[Provided entries]
━━━━━━━━━━━━━━━━━━━━
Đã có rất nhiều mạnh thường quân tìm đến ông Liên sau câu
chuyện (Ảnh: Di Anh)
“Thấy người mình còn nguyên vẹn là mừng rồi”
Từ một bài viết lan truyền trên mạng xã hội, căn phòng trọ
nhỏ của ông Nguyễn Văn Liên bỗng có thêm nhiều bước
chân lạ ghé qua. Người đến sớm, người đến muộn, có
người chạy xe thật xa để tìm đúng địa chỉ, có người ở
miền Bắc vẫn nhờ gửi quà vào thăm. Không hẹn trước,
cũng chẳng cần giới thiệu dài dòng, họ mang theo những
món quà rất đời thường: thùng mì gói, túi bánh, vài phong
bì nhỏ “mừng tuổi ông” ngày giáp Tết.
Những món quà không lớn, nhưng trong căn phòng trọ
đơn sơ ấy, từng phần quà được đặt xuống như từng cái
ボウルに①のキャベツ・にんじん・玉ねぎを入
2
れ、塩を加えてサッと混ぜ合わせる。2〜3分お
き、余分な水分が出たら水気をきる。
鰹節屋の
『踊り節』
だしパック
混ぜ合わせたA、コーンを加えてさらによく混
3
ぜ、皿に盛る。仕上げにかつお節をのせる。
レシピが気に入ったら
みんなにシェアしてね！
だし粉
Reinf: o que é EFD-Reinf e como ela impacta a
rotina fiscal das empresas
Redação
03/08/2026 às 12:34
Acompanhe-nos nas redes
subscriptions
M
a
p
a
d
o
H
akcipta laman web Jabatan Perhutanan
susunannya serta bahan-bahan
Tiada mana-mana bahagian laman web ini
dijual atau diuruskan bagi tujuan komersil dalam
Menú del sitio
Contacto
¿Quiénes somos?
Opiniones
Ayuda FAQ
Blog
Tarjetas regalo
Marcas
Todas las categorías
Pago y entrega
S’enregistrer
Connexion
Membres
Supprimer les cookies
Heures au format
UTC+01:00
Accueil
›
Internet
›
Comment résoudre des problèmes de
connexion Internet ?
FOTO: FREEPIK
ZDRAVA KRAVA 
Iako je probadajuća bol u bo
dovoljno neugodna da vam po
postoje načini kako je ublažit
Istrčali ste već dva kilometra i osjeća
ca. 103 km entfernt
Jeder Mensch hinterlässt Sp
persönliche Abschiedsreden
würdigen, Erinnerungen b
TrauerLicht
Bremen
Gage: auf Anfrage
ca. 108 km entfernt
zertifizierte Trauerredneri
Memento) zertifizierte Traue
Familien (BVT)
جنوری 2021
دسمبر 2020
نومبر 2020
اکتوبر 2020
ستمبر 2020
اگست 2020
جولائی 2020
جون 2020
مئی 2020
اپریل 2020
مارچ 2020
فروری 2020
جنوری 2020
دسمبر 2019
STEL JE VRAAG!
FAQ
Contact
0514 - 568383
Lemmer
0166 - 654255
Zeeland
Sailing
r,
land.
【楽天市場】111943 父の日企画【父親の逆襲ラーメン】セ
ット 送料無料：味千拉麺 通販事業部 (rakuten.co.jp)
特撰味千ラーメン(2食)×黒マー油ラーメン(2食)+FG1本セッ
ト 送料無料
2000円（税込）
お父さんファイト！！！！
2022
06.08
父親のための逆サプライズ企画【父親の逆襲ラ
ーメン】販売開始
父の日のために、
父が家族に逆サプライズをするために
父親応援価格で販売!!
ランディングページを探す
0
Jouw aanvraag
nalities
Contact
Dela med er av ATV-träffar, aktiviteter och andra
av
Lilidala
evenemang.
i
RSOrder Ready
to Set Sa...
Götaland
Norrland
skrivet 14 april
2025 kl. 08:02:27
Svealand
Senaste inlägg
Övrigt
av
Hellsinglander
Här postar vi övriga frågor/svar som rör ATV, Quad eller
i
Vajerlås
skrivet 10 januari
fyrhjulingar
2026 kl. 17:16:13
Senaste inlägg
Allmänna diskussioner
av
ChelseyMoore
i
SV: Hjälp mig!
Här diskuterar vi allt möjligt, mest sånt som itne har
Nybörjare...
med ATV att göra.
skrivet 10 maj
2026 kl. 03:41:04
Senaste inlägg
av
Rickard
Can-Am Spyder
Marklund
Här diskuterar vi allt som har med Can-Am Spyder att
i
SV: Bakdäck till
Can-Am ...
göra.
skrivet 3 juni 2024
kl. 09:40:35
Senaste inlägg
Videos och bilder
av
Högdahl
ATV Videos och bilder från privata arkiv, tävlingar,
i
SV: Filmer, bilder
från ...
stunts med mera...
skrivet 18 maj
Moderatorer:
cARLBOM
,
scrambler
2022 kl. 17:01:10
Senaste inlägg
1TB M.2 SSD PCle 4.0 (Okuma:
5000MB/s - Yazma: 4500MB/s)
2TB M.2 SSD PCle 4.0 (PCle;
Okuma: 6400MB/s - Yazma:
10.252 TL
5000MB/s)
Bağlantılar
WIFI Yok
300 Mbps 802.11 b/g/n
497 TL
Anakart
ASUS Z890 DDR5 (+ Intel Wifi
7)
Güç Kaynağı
━━━━━━━━━━━━━━━━━━━━
[What is required] Please make the answer a complete, exact reproduction of the records.

[Result below]
Đã có rất nhiều mạnh thường quân tìm đến ông Liên sau câu
chuyện (Ảnh: Di Anh)
“Thấy người mình còn nguyên vẹn là mừng rồi”
Từ một bài viết lan truyền trên mạng xã hội, căn phòng trọ
nhỏ của ông Nguyễn Văn Liên bỗng có thêm nhiều bước
chân lạ ghé qua. Người đến sớm, người đến muộn, có
người chạy xe thật xa để tìm đúng địa chỉ, có người ở
miền Bắc vẫn nhờ gửi quà vào thăm. Không hẹn trước,
cũng chẳng cần giới thiệu dài dòng, họ mang theo những
món quà rất đời thường: thùng mì gói, túi bánh, vài phong
bì nhỏ “mừng tuổi ông” ngày giáp Tết.
Những món quà không lớn, nhưng trong căn phòng trọ
đơn sơ ấy, từng phần quà được đặt xuống như từng cái
ボウルに①のキャベツ・にんじん・玉ねぎを入
2
れ、塩を加えてサッと混ぜ合わせる。2〜3分お
き、余分な水分が出たら水気をきる。
鰹節屋の
『踊り節』
だしパック
混ぜ合わせたA、コーンを加えてさらによく混
3
ぜ、皿に盛る。仕上げにかつお節をのせる。
レシピが気に入ったら
みんなにシェアしてね！
だし粉
Reinf: o que é EFD-Reinf e como ela impacta a
rotina fiscal das empresas
Redação
03/08/2026 às 12:34
Acompanhe-nos nas redes
subscriptions
M
a
p
a
d
o
H
akcipta laman web Jabatan Perhutanan
susunannya serta bahan-bahan
Tiada mana-mana bahagian laman web ini
dijual atau diuruskan bagi tujuan komersil dalam
Menú del sitio
Contacto
¿Quiénes somos?
Opiniones
Ayuda FAQ
Blog
Tarjetas regalo
Marcas
Todas las categorías
Pago y entrega
S’enregistrer
Connexion
Membres
Supprimer les cookies
Heures au format
UTC+01:00
Accueil
›
Internet
›
Comment résoudre des problèmes de
connexion Internet ?
FOTO: FREEPIK
ZDRAVA KRAVA 
Iako je probadajuća bol u bo
dovoljno neugodna da vam po
postoje načini kako je ublažit
Istrčali ste već dva kilometra i osjeća
ca. 103 km entfernt
Jeder Mensch hinterlässt Sp
persönliche Abschiedsreden
würdigen, Erinnerungen b
TrauerLicht
Bremen
Gage: auf Anfrage
ca. 108 km entfernt
zertifizierte Trauerredneri
Memento) zertifizierte Traue
Familien (BVT)
جنوری 2021
دسمبر 2020
نومبر 2020
اکتوبر 2020
ستمبر 2020
اگست 2020
جولائی 2020
جون 2020
مئی 2020
اپریل 2020
مارچ 2020
فروری 2020
جنوری 2020
دسمبر 2019
STEL JE VRAAG!
FAQ
Contact
0514 - 568383
Lemmer
0166 - 654255
Zeeland
Sailing
r,
land.
【楽天市場】111943 父の日企画【父親の逆襲ラーメン】セ
ット 送料無料：味千拉麺 通販事業部 (rakuten.co.jp)
特撰味千ラーメン(2食)×黒マー油ラーメン(2食)+FG1本セッ
ト 送料無料
2000円（税込）
お父さんファイト！！！！
2022
06.08
父親のための逆サプライズ企画【父親の逆襲ラ
ーメン】販売開始
父の日のために、
父が家族に逆サプライズをするために
父親応援価格で販売!!
ランディングページを探す
0
Jouw aanvraag
nalities
Contact
Dela med er av ATV-träffar, aktiviteter och andra
av
Lilidala
evenemang.
i
RSOrder Ready
to Set Sa...
Götaland
Norrland
skrivet 14 april
2025 kl. 08:02:27
Svealand
Senaste inlägg
Övrigt
av
Hellsinglander
Här postar vi övriga frågor/svar som rör ATV, Quad eller
i
Vajerlås
skrivet 10 januari
fyrhjulingar
2026 kl. 17:16:13
Senaste inlägg
Allmänna diskussioner
av
ChelseyMoore
i
SV: Hjälp mig!
Här diskuterar vi allt möjligt, mest sånt som itne har
Nybörjare...
med ATV att göra.
skrivet 10 maj
2026 kl. 03:41:04
Senaste inlägg
av
Rickard
Can-Am Spyder
Marklund
Här diskuterar vi allt som har med Can-Am Spyder att
i
SV: Bakdäck till
Can-Am ...
göra.
skrivet 3 juni 2024
kl. 09:40:35
Senaste inlägg
Videos och bilder
av
Högdahl
ATV Videos och bilder från privata arkiv, tävlingar,
i
SV: Filmer, bilder
från ...
stunts med mera...
skrivet 18 maj
Moderatorer:
cARLBOM
,
scrambler
2022 kl. 17:01:10
Senaste inlägg
1TB M.2 SSD PCle 4.0 (Okuma:
5000MB/s - Yazma: 4500MB/s)
2TB M.2 SSD PCle 4.0 (PCle;
Okuma: 6400MB/s - Yazma:
10.252 TL
5000MB/s)
Bağlantılar
WIFI Yok
300 Mbps 802.11 b/g/n
497 TL
Anakart
ASUS Z890 DDR5 (+ Intel Wifi
7)
Güç Kaynağı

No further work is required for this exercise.